Little Boxes Made out of Ticky Tacky, and They’re All the Same

By Shawn Moyer ·

On any given new client call or meeting about a penetration test or research engagement, something that inevitably comes up is what I call the Box Color and Team Color conversation:

"Does your team prefer a black, white, or grey box approach?"

"Do you consider this to be a red team or blue team sort of engagement?"

These are harder questions to answer than you might think, especially when posed in an RFP or an email, where I have to try to craft a coherent and well-formed reply to what is potentially a more amorphous question than it would seem.

To me, box colors and team colors have become so overused in our line of work that they’ve reached Semantic Satiation and are open enough to interpretation that they’ve outlived their usefulness as points of reference.

Don't get me wrong… We all sort of know what someone means when using the term "red team penetration test" or "black box assessment." We can start with those words and have some kind of entry into a conversation about the type of testing for which a particular client is looking.

Still, the interpretation of box colors varies so widely that I usually respond to the question by asking what the client means when they use those words, ideally using a definition that doesn't include yet another team or box color.

If I’m forced by circumstances to keep going along the convention of using boxes and team colors, I often refer to our preferred approach as a "hybrid assessment." I suppose you could arguably call this approach a "grey box" engagement as well. I guess I like to color outside of the lines. Hackers do that, you know.

The term "red team" appears to date as far back as World War I, and like many other battlefield analogies, it has been bolted onto our collective language as security professionals, regardless of how well it fits. To the extent that a formal definition exists for computer security, NIST 800-53 defines a red team as:

An exercise, reflecting real-world conditions, that is conducted as a simulated adversarial attempt to compromise organizational missions and/or business processes to provide a comprehensive assessment of the security capability of the information system and organization.

Sound specific enough? Sure. As always, the devil is in the details.

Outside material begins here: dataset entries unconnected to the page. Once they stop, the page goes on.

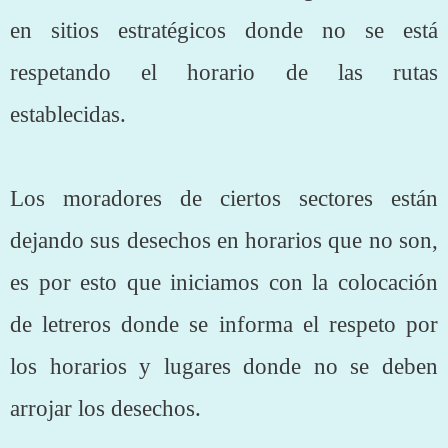
en sitios estratégicos donde no se está
respetando el horario de las rutas
establecidas.
Los moradores de ciertos sectores están
dejando sus desechos en horarios que no son,
es por esto que iniciamos con la colocación
de letreros donde se informa el respeto por
los horarios y lugares donde no se deben
arrojar los desechos.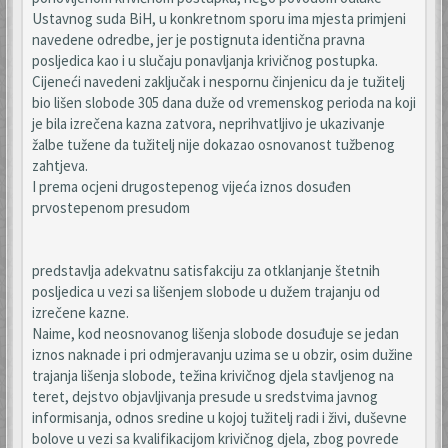
Ustavnog suda BiH, u konkretnom sporu ima mjesta primjeni
navedene odredbe, jer je postignuta identična pravna
posljedica kao i u slučaju ponavljanja krivičnog postupka.
Cijeneći navedeni zaključak i nespornu činjenicu da je tužitelj
bio lišen slobode 305 dana duže od vremenskog perioda na koji
je bila izrečena kazna zatvora, neprihvatljivo je ukazivanje
žalbe tužene da tužitelj nije dokazao osnovanost tužbenog
zahtjeva.
I prema ocjeni drugostepenog vijeća iznos dosuđen
prvostepenom presudom
predstavlja adekvatnu satisfakciju za otklanjanje štetnih
posljedica u vezi sa lišenjem slobode u dužem trajanju od
izrečene kazne.
Naime, kod neosnovanog lišenja slobode dosuđuje se jedan
iznos naknade i pri odmjeravanju uzima se u obzir, osim dužine
trajanja lišenja slobode, težina krivičnog djela stavljenog na
teret, dejstvo objavljivanja presude u sredstvima javnog
informisanja, odnos sredine u kojoj tužitelj radi i živi, duševne
bolove u vezi sa kvalifikacijom krivičnog djela, zbog povrede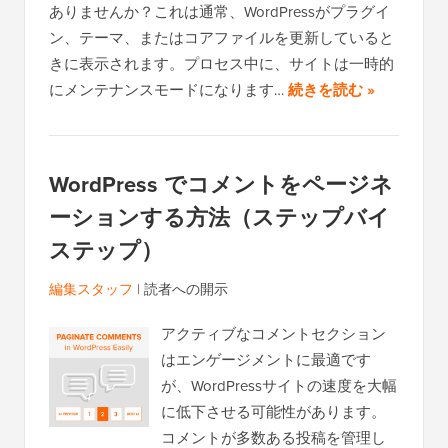
ありませんか？これは通常、WordPressがプラグイ
ン、テーマ、またはコアファイルを更新していると
きに表示されます。プロセス中に、サイトは一時的
にメンテナンスモードになります…
続きを読む »
WordPress でコメントをページネ
ーションする方法（ステップバイ
ステップ）
編集スタッフ
|
読者への開示
アクティブなコメントセクション
はエンゲージメントに最適です
が、WordPressサイトの速度を大幅
に低下させる可能性があります。
コメントが多数ある投稿を管理し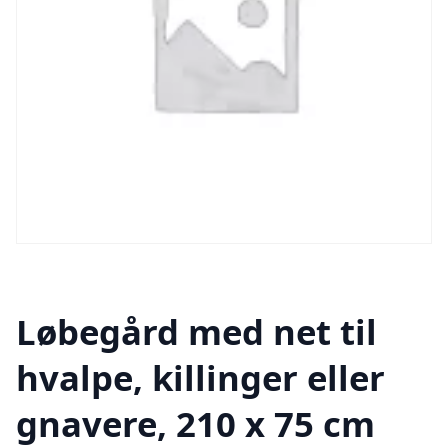
Løbegård med net til
hvalpe, killinger eller
gnavere, 210 x 75 cm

The fun begins when we try to define "real-world conditions." Does our team have zero knowledge of your environment or your company or target organization? Do we have any idea what you are really trying to evaluate? Like real-world adversaries, do we have zero rules of engagement and unlimited time for our testing? Not likely. Perhaps you've just spent three months creating a security awareness program and are hoping to show your CIO how resilient your users are to phishing and social engineering attacks. Sorry, we just compromised your SharePoint server via an insecure upload directory and used it to steal credentials and infiltrate your network instead. Whoops.

Okay, so let's specifically plan for a phishing exercise. But wait, NIST 800-53 says a red team should be a "comprehensive assessment," so our team should exhaust any and all potential avenues of attack: the SharePoint site should be in scope, but so should every other public or semi-public website you manage, as well as your VPN, user-specific phishing, and any other pretexting, physical access, and dumpster diving, to say nothing of compromising your corporate wireless LAN or stealing credentials with rogue access points. Perhaps we might try to bribe a sysadmin or two as well, just for good measure. Great. This engagement should take a couple of decades.

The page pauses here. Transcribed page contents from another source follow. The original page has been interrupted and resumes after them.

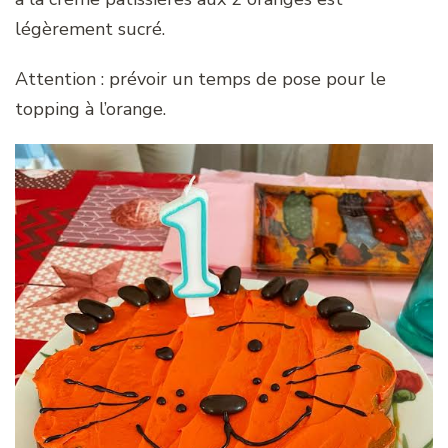
légèrement sucré.
Attention : prévoir un temps de pose pour le
topping à l’orange.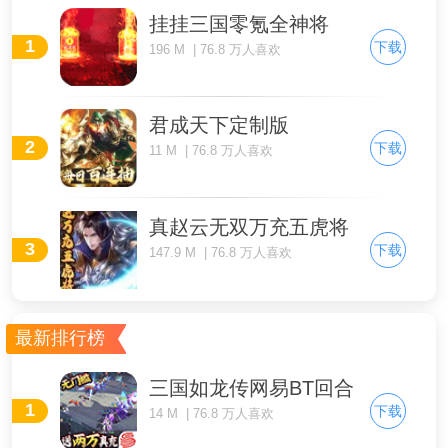
挂挂三国零氪全神将
1
下载
196 M | 76.8 万人喜欢
君成天下定制版
2
下载
11 M | 76.8 万人喜欢
真赵云无双万充五虎将
3
下载
147.9 M | 76.8 万人喜欢
最新排行榜
三国如龙传网易BT回合
1
下载
14 M | 76.8 万人喜欢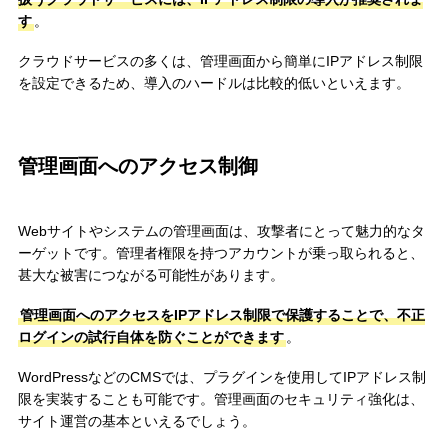
す
。
クラウドサービスの多くは、管理画面から簡単にIPアドレス制限
を設定できるため、導入のハードルは比較的低いといえます。
管理画面へのアクセス制御
Webサイトやシステムの管理画面は、攻撃者にとって魅力的なタ
ーゲットです。管理者権限を持つアカウントが乗っ取られると、
甚大な被害につながる可能性があります。
管理画面へのアクセスをIPアドレス制限で保護することで、不正
ログインの試行自体を防ぐことができます
。
WordPressなどのCMSでは、プラグインを使用してIPアドレス制
限を実装することも可能です。管理画面のセキュリティ強化は、
サイト運営の基本といえるでしょう。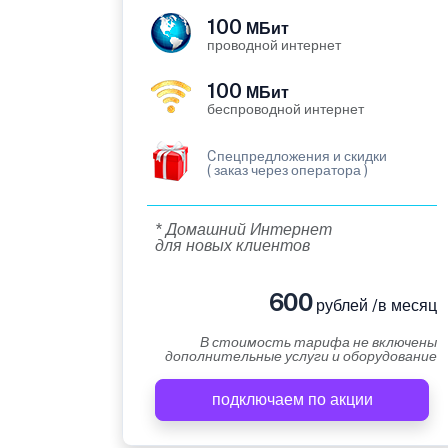
100
МБит
проводной интернет
100
МБит
беспроводной интернет
Cпецпредложения и скидки
( заказ через оператора )
* Домашний Интернет
для новых клиентов
600
рублей /в месяц
В стоимость тарифа не включены
дополнительные услуги и оборудование
подключаем по акции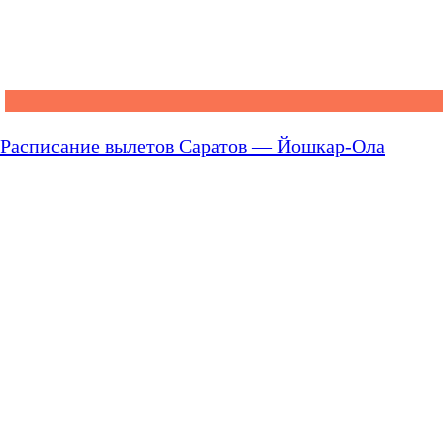
Расписание вылетов Саратов — Йошкар-Ола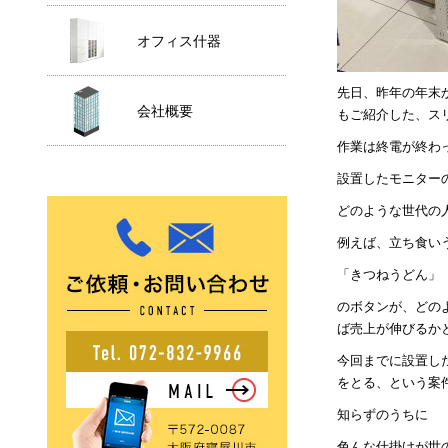
オフィス什器
先日、昨年の年末
会社概要
もご紹介した、ス
作業は終電が終わ
設置したモニター
どのような世代の
例えば、立ち食い
「きつねうどん」
のボタンが、どの
ば売上が伸びるか
今回までに設置し
をとる、という案
知らずのうちに
色んな仕掛けが世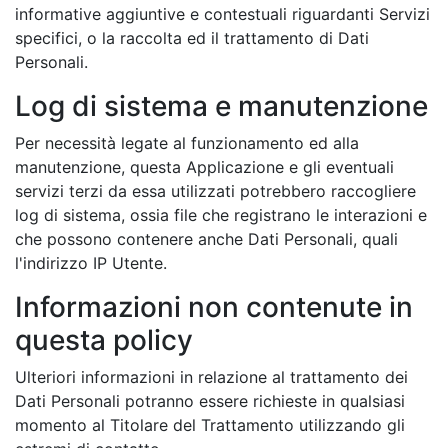
informative aggiuntive e contestuali riguardanti Servizi
specifici, o la raccolta ed il trattamento di Dati
Personali.
Log di sistema e manutenzione
Per necessità legate al funzionamento ed alla
manutenzione, questa Applicazione e gli eventuali
servizi terzi da essa utilizzati potrebbero raccogliere
log di sistema, ossia file che registrano le interazioni e
che possono contenere anche Dati Personali, quali
l'indirizzo IP Utente.
Informazioni non contenute in
questa policy
Ulteriori informazioni in relazione al trattamento dei
Dati Personali potranno essere richieste in qualsiasi
momento al Titolare del Trattamento utilizzando gli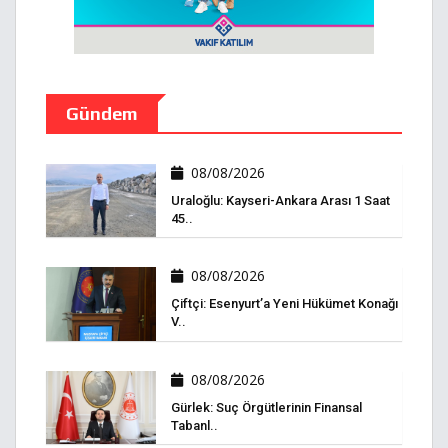
Gündem
08/08/2026
Uraloğlu: Kayseri-Ankara Arası 1 Saat
45..
08/08/2026
Çiftçi: Esenyurt’a Yeni Hükümet Konağı
V..
08/08/2026
Gürlek: Suç Örgütlerinin Finansal
Tabanl..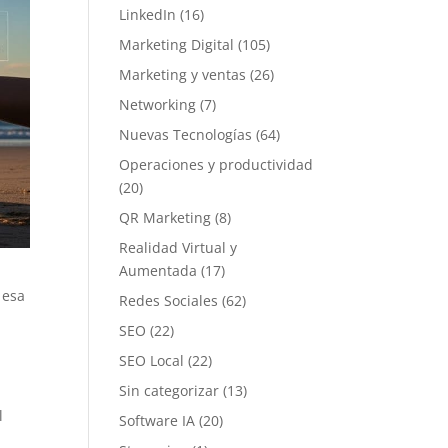
LinkedIn
(16)
Marketing Digital
(105)
Marketing y ventas
(26)
Networking
(7)
Nuevas Tecnologías
(64)
Operaciones y productividad
(20)
QR Marketing
(8)
Realidad Virtual y
Aumentada
(17)
 esa
Redes Sociales
(62)
SEO
(22)
SEO Local
(22)
Sin categorizar
(13)
l
Software IA
(20)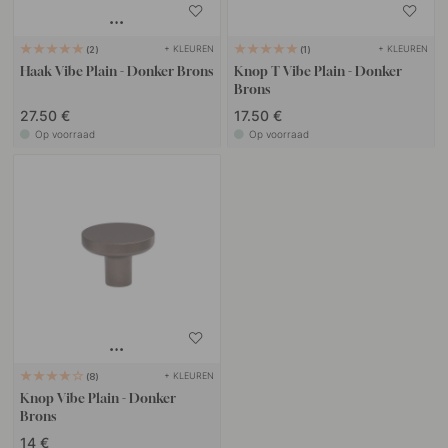
+ KLEUREN
+ KLEUREN
2
1
Haak Vibe Plain - Donker Brons
Knop T Vibe Plain - Donker
Brons
27.50 €
17.50 €
Op voorraad
Op voorraad
+ KLEUREN
8
Knop Vibe Plain - Donker
Brons
14 €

Blue teams are just as open to interpretation. IR-7298 describes a blue team as the "group responsible for defending an enterprise’s use of information systems" (this being the typical definition in wargaming or CTF), or as "a group of individuals that conduct operational network vulnerability evaluations and provide mitigation techniques to customers."

Alright then, so the "blue team" is either the folks who defend the network or the ones who figure out how to break into it. Clear as mud?

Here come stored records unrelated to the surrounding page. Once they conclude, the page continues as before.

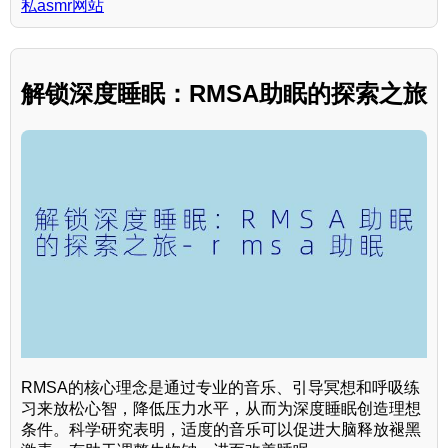
私asmr网站
解锁深度睡眠：RMSA助眠的探索之旅
RMSA的核心理念是通过专业的音乐、引导冥想和呼吸练
习来放松心智，降低压力水平，从而为深度睡眠创造理想
条件。科学研究表明，适度的音乐可以促进大脑释放褪黑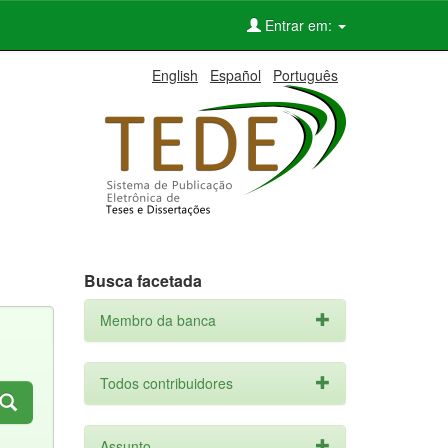
Entrar em:
English
Español
Português
Busca facetada
Membro da banca
Todos contribuidores
Assunto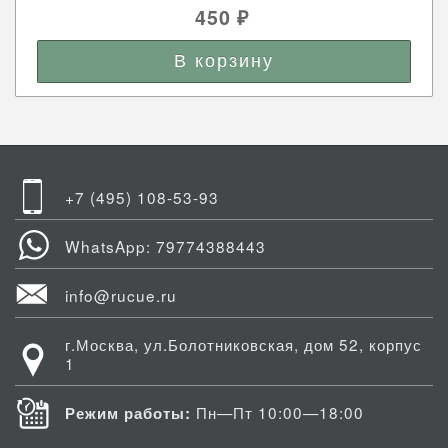
450
₽
+7 (495) 108-53-93
WhatsApp: 79774388443
info@rucue.ru
г.Москва, ул.Болотниковская, дом 52, корпус
1
Пн—Пт 10:00—18:00
Режим работы: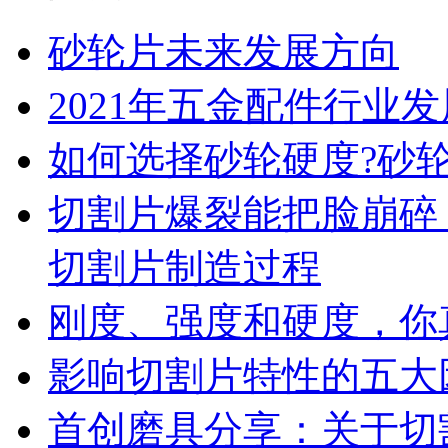
砂轮片未来发展方向
2021年五金配件行业
如何选择砂轮硬度?砂
切割片爆裂能把脸崩碎
切割片制造过程
刚度、强度和硬度，你
影响切割片特性的五大
首创磨具分享：关于切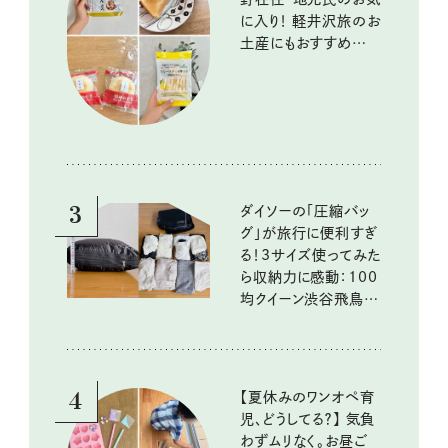
に入り！ 軽井沢旅のお
土産にもおすすめのお
いしいもの
3
ダイソーの「圧縮バッ
グ」が旅行に便利すぎ
る！3サイズ使ってみた
ら収納力に感動：100
均クイーン渋谷飛鳥の
『本当にいいもの』第
10回③
4
【夏休みのワンオペ育
児、どうしてる？】 気負
わずムリなく。お昼ご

White and black boxes (or clear boxes, or glass boxes, or transparent boxes, or grey boxes, or semi-opaque boxes with an SPF rating of 50 or above), all of which are shorthand borrowed from circuit design and software unit testing rather than the battlefield, aren't any easier to define in a real and practical sense either.

To some, "black box" testing might mean that our team has no knowledge about the application and no credentials to the application or network under review. To others, it might mean we aren't provided with source code but are still given credentials and an overview of how the application or environment works. Likewise "white box" assessment might mean source code is provided, or it might mean the engineering team provides us with data flow diagrams and a functional spec so that our team knows what the application or device or firmware is actually supposed to do in the real world but little else.

When trapped in a box color and team color conversation, what I try to do is ask the important questions:

  • What controls are you attempting to evaluate with this engagement?
  • What is it about this particular target that is keeping you up at night?
  • What are the outcomes from testing you don't want to happen, no matter what?
  • What are the specific business reasons you have for a third-party security review?
By asking these questions, suddenly, we will all find ourselves talking about the actual problems we're trying to solve, instead of trying to color inside the lines of a picture created by someone else that doesn't look anything like what's right before our eyes.